Question

Suppose that the handedness of the last fifteen U.S. presidents is as follows: 40% were left-handed (L) 47% were Democrats (D) If a president is left-handed, there is a 13% chance that the president is a Democrat. Based on this information on the last fifteen U.S. presidents, is "being left-handed" independent of "being a Democrat"? Yes, since 0.40 * 0.47 is not equal to 0.13. Yes, since 0.47 is not equal to 0.13. No, since 0.47 is not equal to 0.13. No, since 0.40 is not equal to 0.13.

Answer 1

No, since 0.47 is not equal to 0.13.

Explanation:

We are given with the handedness of the last fifteen U.S. presidents as;

Probability of left-handed, P(L) = 0.40

Probability of Democrats, P(D) = 0.47

Probability that the president is a Democrat given a president is left- handed, P(D/L) = 0.13

Based on this information on the last fifteen U.S. presidents, "being left-handed" is not independent of "being a Democrat" because ;

For this both event L and D to be independent P(D/L) must be equal to P(D) as only then we can say that both events are independent as it is given that the probability of president being democratic is 0.47 and this probability changes to 0.13 when we know that president is left-handed then the president of being democratic changes from 0.47 to 0.13.

Answer 2

Correct option is: No, since 0.47 is not equal to 0.13.

Explanation:

Independent events are those events that are not affected by the occurrence of other events.

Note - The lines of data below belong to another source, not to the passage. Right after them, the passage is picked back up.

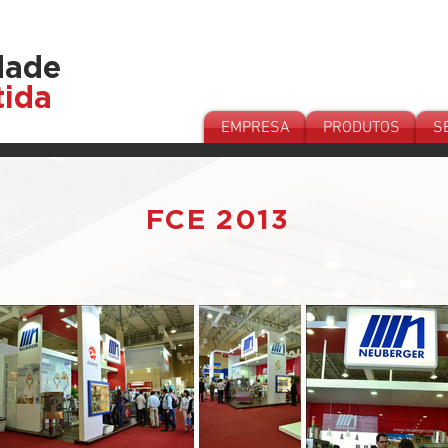
11 996453809
dade
tida
EMPRESA
PRODUTOS
S
FCE 2013
NOSSOS HORÁR
Segunda a Sábado, das 08h30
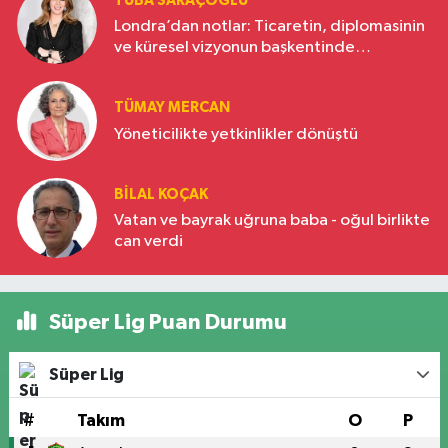
TUBA SARAÇOĞLU
Londra’dan notlar: Ticaretin, diplomasinin
ve küresel vizyonun başkentinde
Türkiye’nin yükselen gücü
TÜMAY MERCAN
Yöneticilikte yetkinlikler dönüştü
BILAL KOÇAK
Vatan ve bayrak uğruna baba - oğul birlikte
can verdi
Süper Lig Puan Durumu
Süper Lig
#
Takım
O
P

If events A and B are independent then, P (A ∩ B) = P (A) × P (B).

Then the conditional probability of B when A has already occurred is:

`P (B|A)=(P(A\cap B))/(P(A))=(P(A)* P(B))/(P(A))=P(B)`

It is provided that:

P (L) = 0.40

P (D) = 0.47

P (D|L) = 0.13.

If events D and L are independent then: P (D|L) = P (D).

But P (D|L) = 0.13 ≠ P (D) = 0.47.

Thus, the event of "being left-handed" is not independent of the event of being a Democrat.

The correct option is: No, since 0.47 is not equal to 0.13.